(Texto exibido):
____________
Quem
me conhece sabe minha predileção pelos Smiths e
por toda sua obra. Mas eu gosto, e muito, da carreira-solo de
Morrissey. O cantor e letrista foi o único com talento
e vontade em manter-se vivo e trabalhando depois que o maior grupo
inglês dos anos 80 resolveu sair de cena, mantendo uma obra
perfeita e intacta.
A questão é:
teria como Morrissey fazer algo tão bom e ainda sem Johnny
Marr do seu lado? A resposta mais correta seria não, e
de fato, Morrissey apresentou alguns momentos irregulares nos
anos 90. Mas seus acertos são muito maiores e seu primeiro
disco solo, meses após o final do grupo é a maior
prova disso.
Viva Hate
é um belíssimo disco e um alento aos fãs,
que temiam ver o cantor se matar, como alguns fãs fizeram.
Bobagem. Morrissey podia ser um homem inconsolável com
o fim do grupo, mas não seria assim, de uma maneira tão
boba que iria morrer. Ainda mais quando tantas canelas mereciam
ser chutadas...
Como Morrissey nunca compôs
uma melodia na vida - "sempre tive uma voz interior que me
pediu para me manter puro" - o cantor dividiu as composições
com Stephen Street, que havia sido o produtor do último
disco dos Smiths, "Strangeways, Here We Come".
E o resultado é notável.
O disco é feito
com um time que deixa pouco a desejar em relação
ao seu antigo quarteto, com destaque para o excepcional guitarrista
do Durutti Column, Vini Reilly (banda que virará coluna
em breve...). Vini gosta de relembrar que Morrissey possui uma
maneira toda peculiar em trabalhar, pontuando suas canções
da maneira mais estranha possível e que só fazem
sentindo quando ele as canta.
Mas Vini não gosta
de seu trabalho neste disco, já que os arranjos soam convencionais
demais, muitoi rígidos e foram guiados de maneira quase
autoritária por Stephen Street. Ainda assim, Vini introduziu
alguns elementos incomuns na obra de Morrisssey, como alguns sintetizadores,
French Horns via um sampler e até bateria eletrônica,
além de alguns arranjos orquestrais que o cantor não
teria permitido nos Smiths.
____________
(Linhas de dados):

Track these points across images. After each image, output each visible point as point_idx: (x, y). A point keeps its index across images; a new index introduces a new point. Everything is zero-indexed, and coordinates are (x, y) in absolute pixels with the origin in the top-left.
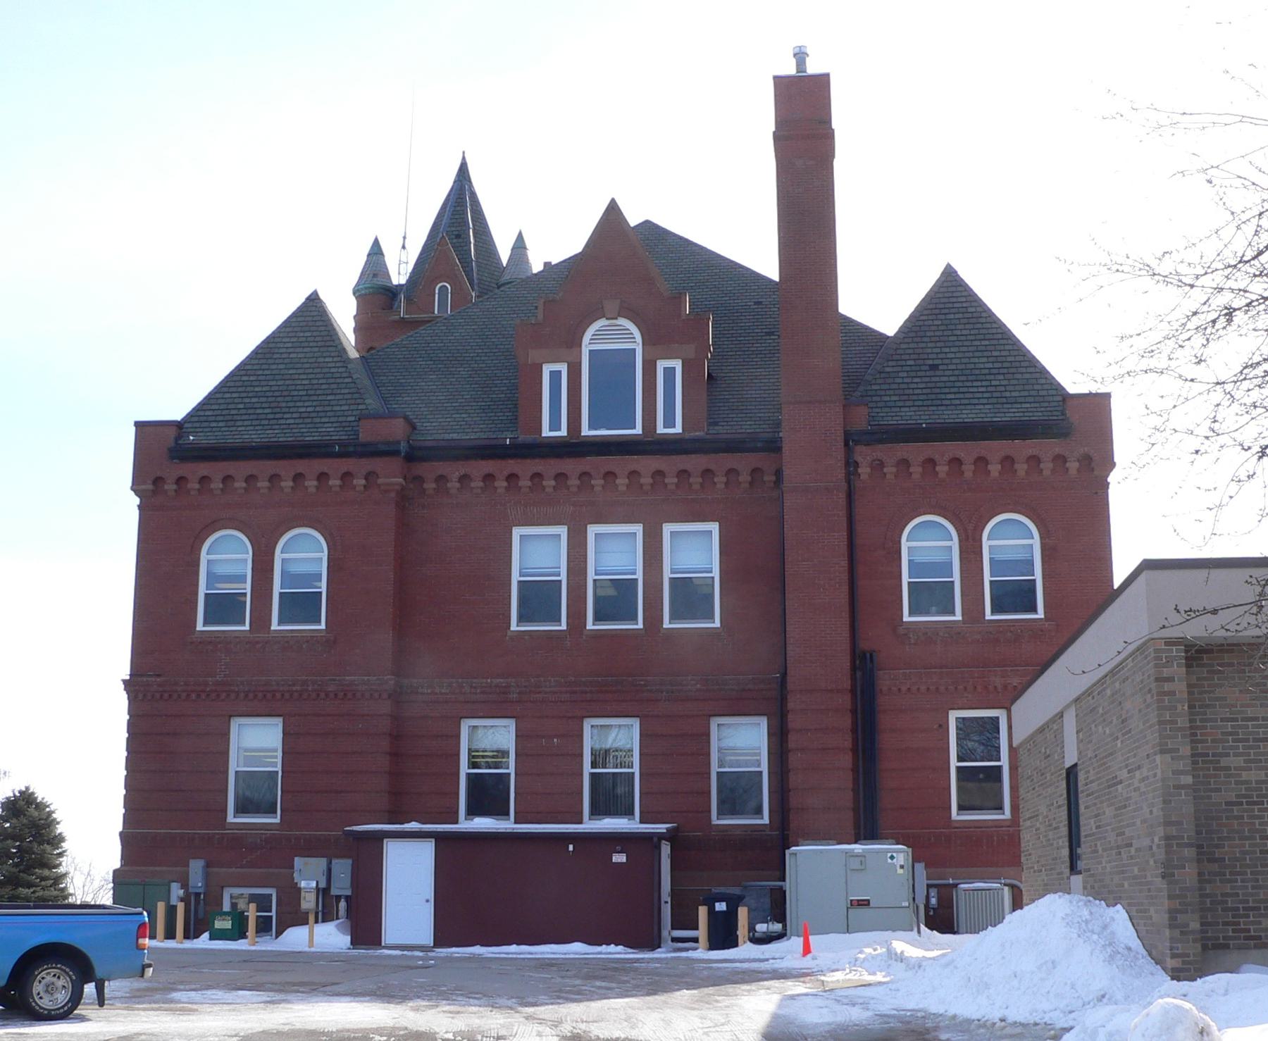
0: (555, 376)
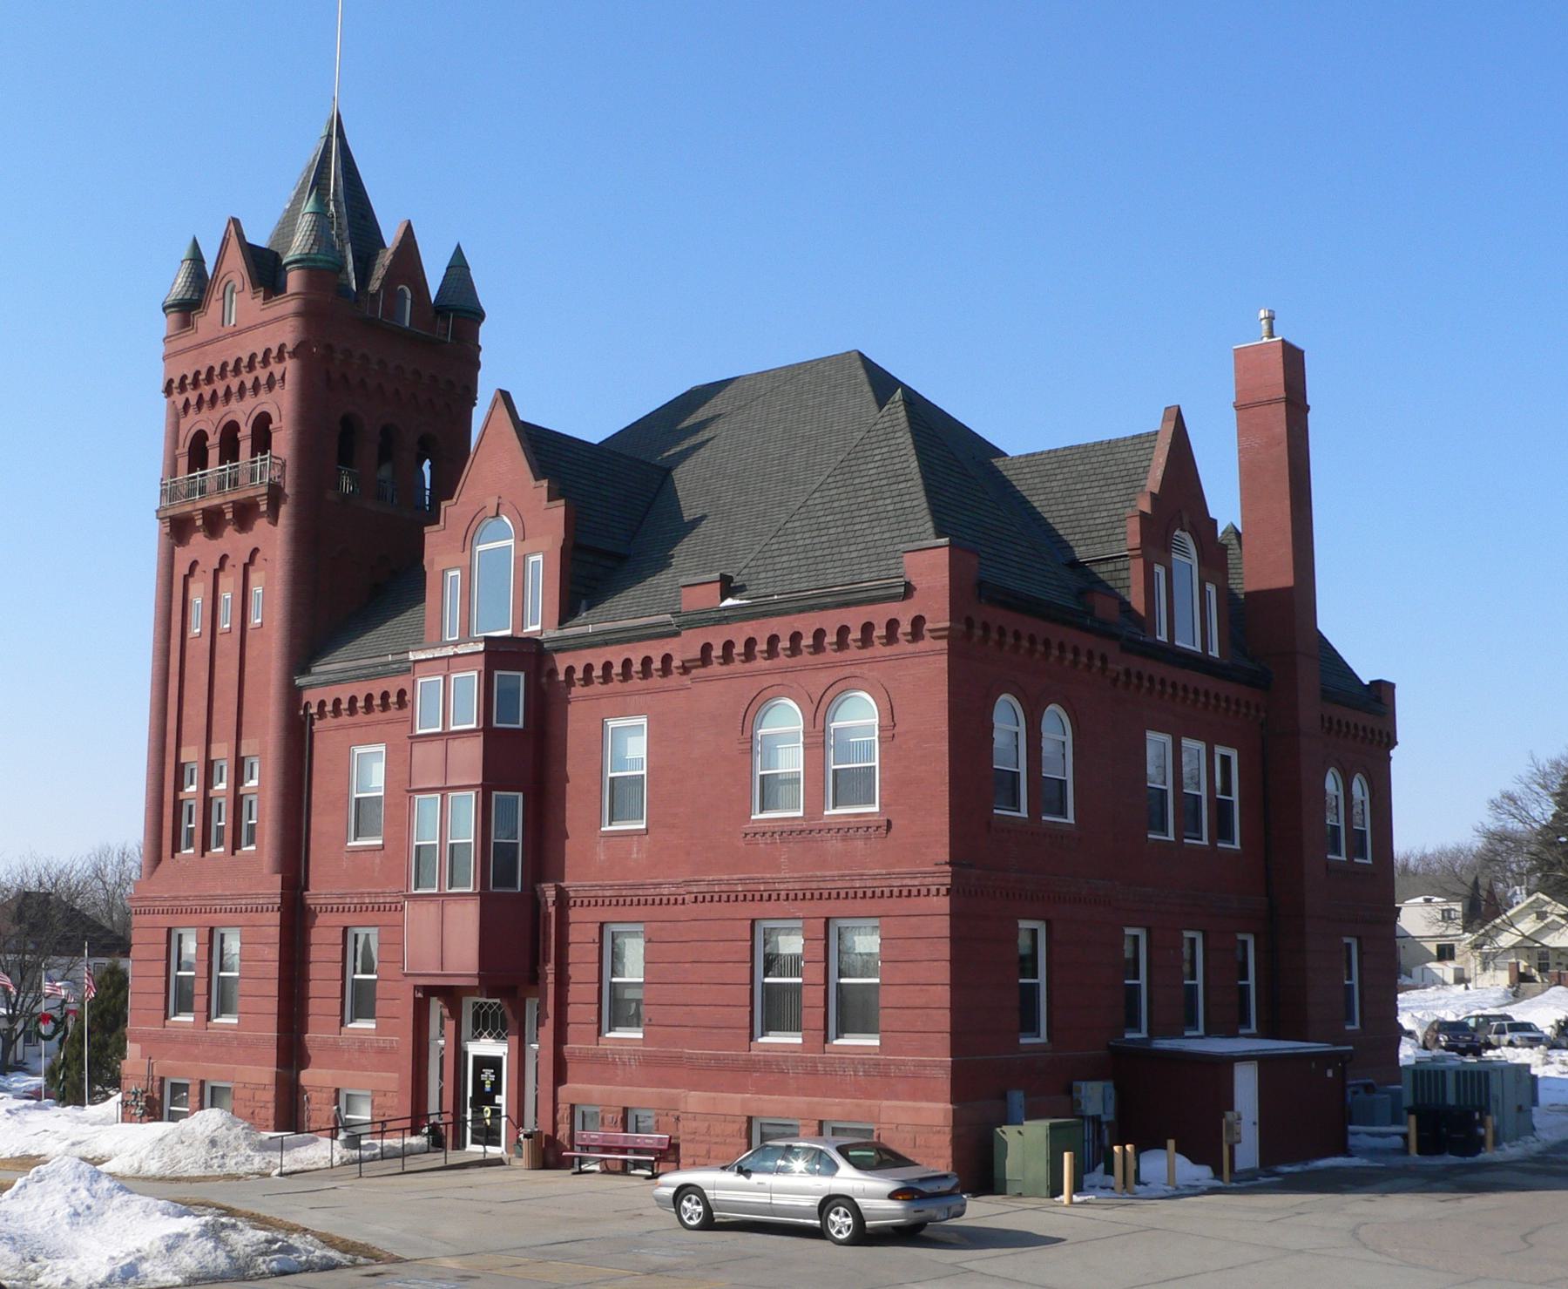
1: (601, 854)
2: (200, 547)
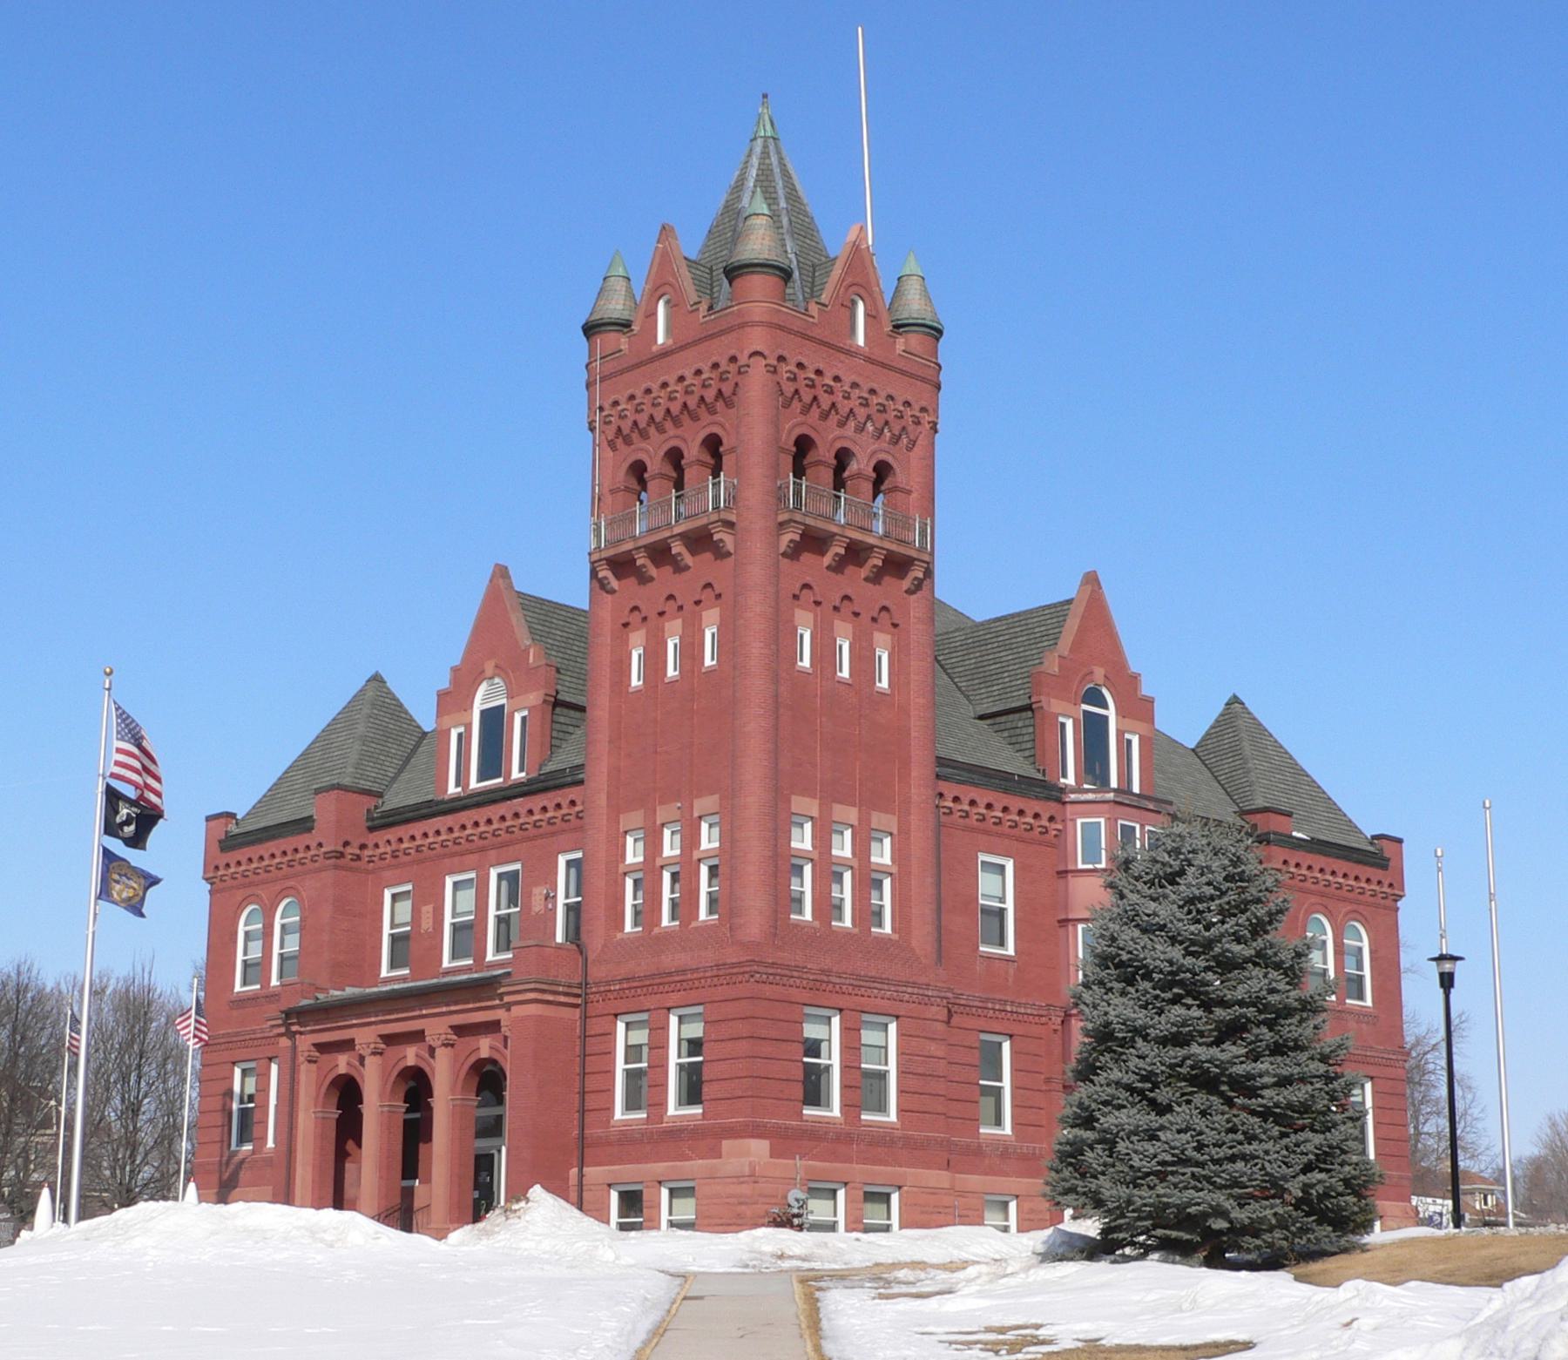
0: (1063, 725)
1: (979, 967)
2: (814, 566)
____________
(Tarefas escritas):
1) Devolva o trecho do texto sobre Viva Hate que começa em "Como Morrissey nunca" e vai até "resultado é notável.", inclusive.
2) Diga se cada afirmação abaixo está de acordo com o texto sobre Viva Hate, respondendo sim ou não e citando literalmente as palavras do texto que decidem a questão.
(a) Stephen Street produziu o último disco dos Smiths.
(b) Vini Reilly gosta do trabalho que fez nesse disco.
(c) Morrissey compôs sozinho as melodias do disco.
3) Segundo o texto sobre Viva Hate, de qual banda é o guitarrista Vini Reilly?
As entradas não têm relação com o texto sobre Viva Hate.

(Lista de respostas):
1)
Como Morrissey nunca compôs
uma melodia na vida - "sempre tive uma voz interior que me
pediu para me manter puro" - o cantor dividiu as composições
com Stephen Street, que havia sido o produtor do último
disco dos Smiths, "Strangeways, Here We Come".
E o resultado é notável.

2)
(a) Sim: “Stephen Street, que havia sido o produtor do último disco dos Smiths”.
(b) Não: “Mas Vini não gosta de seu trabalho neste disco”.
(c) Não: “Como Morrissey nunca compôs uma melodia na vida” e “o cantor dividiu as composições com Stephen Street”.

3) Do Durutti Column.